Die freundlich-leisen Töne von Peter de Jong passen zum hellen, klingenden Umfeld der Musikuniversität, wo unter Türen und aus Fenstern immer wieder Musik dringt. Peter, ein Mitbegründer des lösungsfokussierten Kurztherapieansatzes, dirigiert uns entlang unserer Wünsche und Zielvorstellungen durch den Tag: „Was soll heute hier passieren, damit Ihr am Abend sagen könnt, der Workshop hat sich gelohnt?“ und mit dieser Frage sind wir schon mittendrin…
Lösungsfokussierung?
„Don´t think, observe!“ ist das Motto der diesjährigen EBTA-Konferenz (European Brief Therapy Association) in Wien und das passt: Auf Basis von minutiösen Beobachtungen, welche Fragen und Begriffe bei den Klienten eine positive Wirkung hervorrufen, wurde diese Therapie- und Coachingrichtung entwickelt. Hier wird konsequent auf Problemanalyse verzichtet und stattdessen Denkfreiräume für Lösungen gefördert. Die Gegenwart und Zukunft stehen im Mittelpunkt und die Wünsche, Ressourcen und die bereits vorhandene Lösungserfahrung des Klienten werden genutzt und ans Tageslicht gebracht. Mit Fragen und in kleinen Schritten nähert man sich rasch und konsequent dem Ziel des Klienten: praktisch und umsetzungsorientiert. Der Erfolg gibt dem Ansatz recht und so findet man „Lösungsfokussierung“ mittlerweile in vielen Feldern, u.a. auch der Pädagogik und dem Management.
Compliments!
„Erzählen Sie Ihrem Sitznachbarn fünf Minuten lang über eine Angelegenheit, die sie gerade aufregt“, fordert Peter uns auf. Und dann – jetzt wird es spannend: „Der Zuhörende gibt dem Erzählenden im Anschluss drei ehrliche Komplimente auf Basis dessen was er/sie gehört hat.“ Na, sowas ist man ja nicht gewohnt! Üblicherweise stimmen wir angesteckt ein in die negative Welle und/oder eine Diskussion würde entstehen. Aber drei Komplimente über eine fremde Person finden, die von Dingen erzählt, die sie belasten und aufregen… gar nicht so einfach! Doch es funktioniert. „Das ist die Nummer 1 Fähigkeit, die Sie für die Anwendung des Ansatzes brauchen“, sagt Peter de Jong ruhig und lächelnd.
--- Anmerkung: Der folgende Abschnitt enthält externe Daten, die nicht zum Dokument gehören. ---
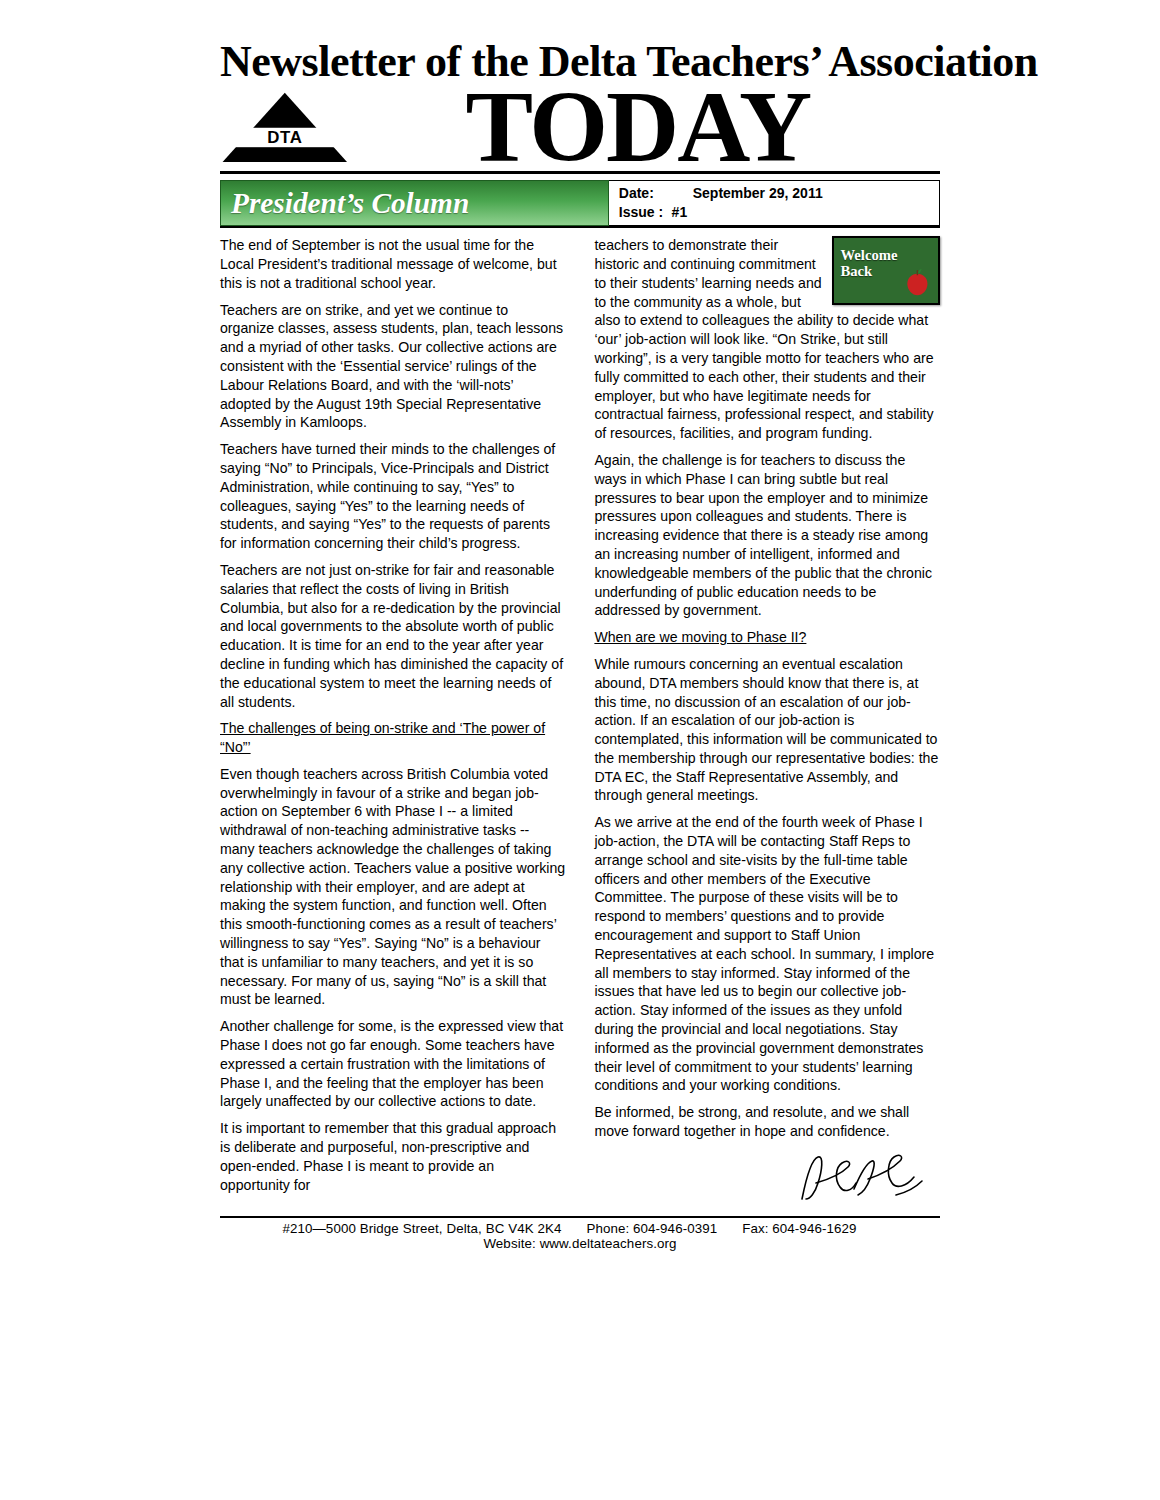Newsletter of the Delta Teachers’ Association
DTA
TODAY
President’s Column
Date: September 29, 2011
Issue :#1
The end of September is not the usual time for the Local President’s traditional message of welcome, but this is not a traditional school year.
Teachers are on strike, and yet we continue to organize classes, assess students, plan, teach lessons and a myriad of other tasks. Our collective actions are consistent with the ‘Essential service’ rulings of the Labour Relations Board, and with the ‘will-nots’ adopted by the August 19th Special Representative Assembly in Kamloops.
Teachers have turned their minds to the challenges of saying “No” to Principals, Vice-Principals and District Administration, while continuing to say, “Yes” to colleagues, saying “Yes” to the learning needs of students, and saying “Yes” to the requests of parents for information concerning their child’s progress.
Teachers are not just on-strike for fair and reasonable salaries that reflect the costs of living in British Columbia, but also for a re-dedication by the provincial and local governments to the absolute worth of public education. It is time for an end to the year after year decline in funding which has diminished the capacity of the educational system to meet the learning needs of all students.
The challenges of being on-strike and ‘The power of “No”’
Even though teachers across British Columbia voted overwhelmingly in favour of a strike and began job-action on September 6 with Phase I -- a limited withdrawal of non-teaching administrative tasks -- many teachers acknowledge the challenges of taking any collective action. Teachers value a positive working relationship with their employer, and are adept at making the system function, and function well. Often this smooth-functioning comes as a result of teachers’ willingness to say “Yes”. Saying “No” is a behaviour that is unfamiliar to many teachers, and yet it is so necessary. For many of us, saying “No” is a skill that must be learned.
Another challenge for some, is the expressed view that Phase I does not go far enough. Some teachers have expressed a certain frustration with the limitations of Phase I, and the feeling that the employer has been largely unaffected by our collective actions to date.
It is important to remember that this gradual approach is deliberate and purposeful, non-prescriptive and open-ended. Phase I is meant to provide an opportunity for
Welcome
Back
teachers to demonstrate their historic and continuing commitment to their students’ learning needs and to the community as a whole, but also to extend to colleagues the ability to decide what ‘our’ job-action will look like. “On Strike, but still working”, is a very tangible motto for teachers who are fully committed to each other, their students and their employer, but who have legitimate needs for contractual fairness, professional respect, and stability of resources, facilities, and program funding.
Again, the challenge is for teachers to discuss the ways in which Phase I can bring subtle but real pressures to bear upon the employer and to minimize pressures upon colleagues and students. There is increasing evidence that there is a steady rise among an increasing number of intelligent, informed and knowledgeable members of the public that the chronic underfunding of public education needs to be addressed by government.
When are we moving to Phase II?
While rumours concerning an eventual escalation abound, DTA members should know that there is, at this time, no discussion of an escalation of our job-action. If an escalation of our job-action is contemplated, this information will be communicated to the membership through our representative bodies: the DTA EC, the Staff Representative Assembly, and through general meetings.
As we arrive at the end of the fourth week of Phase I job-action, the DTA will be contacting Staff Reps to arrange school and site-visits by the full-time table officers and other members of the Executive Committee. The purpose of these visits will be to respond to members’ questions and to provide encouragement and support to Staff Union Representatives at each school. In summary, I implore all members to stay informed. Stay informed of the issues that have led us to begin our collective job-action. Stay informed of the issues as they unfold during the provincial and local negotiations. Stay informed as the provincial government demonstrates their level of commitment to your students’ learning conditions and your working conditions.
Be informed, be strong, and resolute, and we shall move forward together in hope and confidence.
#210—5000 Bridge Street, Delta, BC V4K 2K4 Phone: 604-946-0391 Fax: 604-946-1629 Website: www.deltateachers.org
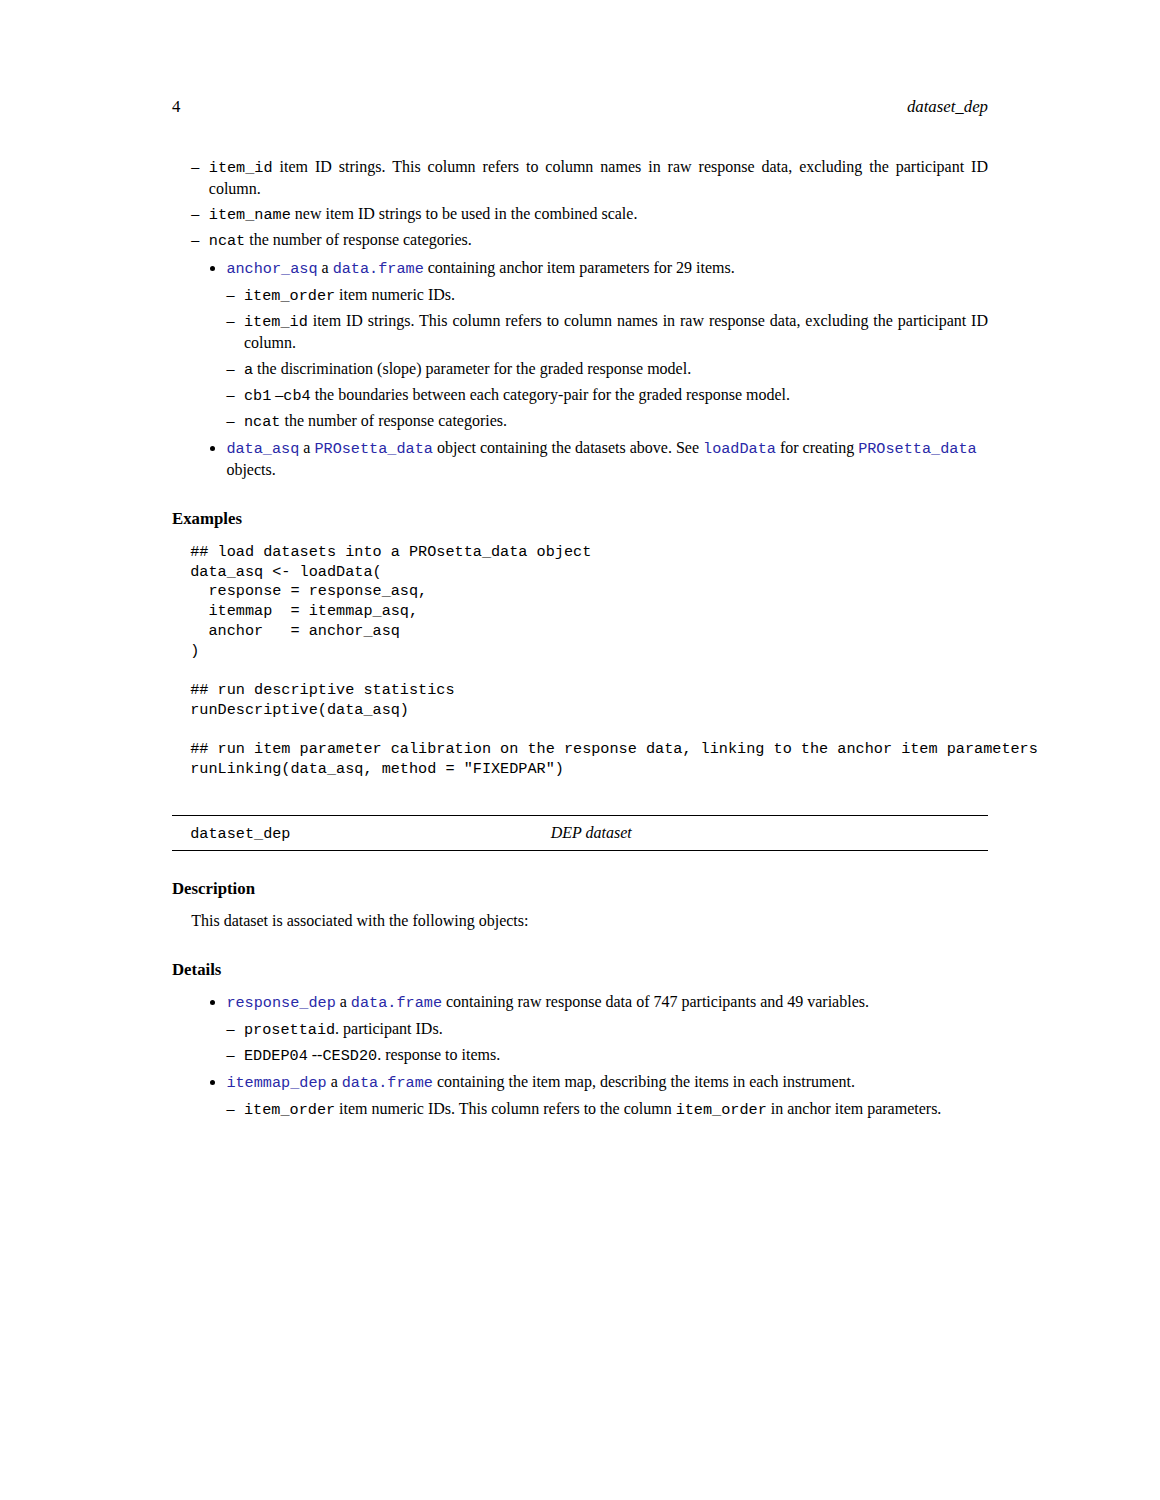4 dataset_dep
item_id item ID strings. This column refers to column names in raw response data, excluding the participant ID column.
item_name new item ID strings to be used in the combined scale.
ncat the number of response categories.
anchor_asq a data.frame containing anchor item parameters for 29 items.
item_order item numeric IDs.
item_id item ID strings. This column refers to column names in raw response data, excluding the participant ID column.
a the discrimination (slope) parameter for the graded response model.
cb1 –cb4 the boundaries between each category-pair for the graded response model.
ncat the number of response categories.
data_asq a PROsetta_data object containing the datasets above. See loadData for creating PROsetta_data objects.
Examples
## load datasets into a PROsetta_data object
data_asq <- loadData(
  response = response_asq,
  itemmap  = itemmap_asq,
  anchor   = anchor_asq
)

## run descriptive statistics
runDescriptive(data_asq)

## run item parameter calibration on the response data, linking to the anchor item parameters
runLinking(data_asq, method = "FIXEDPAR")
dataset_dep DEP dataset
Description
This dataset is associated with the following objects:
Details
response_dep a data.frame containing raw response data of 747 participants and 49 variables.
prosettaid. participant IDs.
EDDEP04 --CESD20. response to items.
itemmap_dep a data.frame containing the item map, describing the items in each instrument.
item_order item numeric IDs. This column refers to the column item_order in anchor item parameters.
Wie die Anerkennung für Sie wirkt
Wie wirken diese Komplimente, die man dem anderen gibt? „Ich bin erleichtert und gestärkt“, „Ich bin positiv überrascht“, „Ich verstehe jetzt, was in dieser Sache wirklich wichtig für mich ist“, „Ich fühle mich bedeutsam und liebenswürdig“, sind die Teilnehmererfahrungen. Freude und Energie breitet sich aus. Wenn wir positive Emotionen erfahren, öffnen wir uns anderen, können umfassender und kreativer denken, hat die Positive Psychologie gezeigt. Eine gute Voraussetzung für Lösungen!
Wie kommt man zu Komplimenten? „Observe!“ passt hier wieder: „Halte Ausschau nach dem, was gut ist (anstatt nach Fehlern, Mangelhaftem…) und höre hin zwischen den Zeilen, was dem Menschen wichtig ist und wofür er sich einsetzt. Dann finde Worte dafür und sprich sie aus.“ Und wo nützt Ihnen das, wenn Sie kein Coach oder Therapeut sind? Z.B.
- Eröffnen Sie doch mal eine Besprechung mit der Frage: „Was ist Ihnen denn letzte Woche gut gelungen?“ … „Und was noch…?“ (Lösungsfokussierte Coaches sind sehr, sehr hartnäckig im Finden von Positivem…)
- Beenden Sie doch mal ein Gespräch mit einem Danke und mindestens einem ehrlichen Kompliment auf Basis des Besprochenen. Und beobachten was das mit dem Gesprächspartner und Ihnen macht!
Anerkennung zu geben, verändert nicht nur das Befinden des Empfängers. Es verändert den Sender! Wenn Sie plötzlich mehr auf die Stärken, Fähigkeiten, Werte und schönen Dinge rund um sich achten und sie ansprechen, dann ändert sich IHRE Welt bzw. Weltwahrnehmung. Auch Sie fühlen sich leichter, energetischer und die Beziehungen verbessern sich.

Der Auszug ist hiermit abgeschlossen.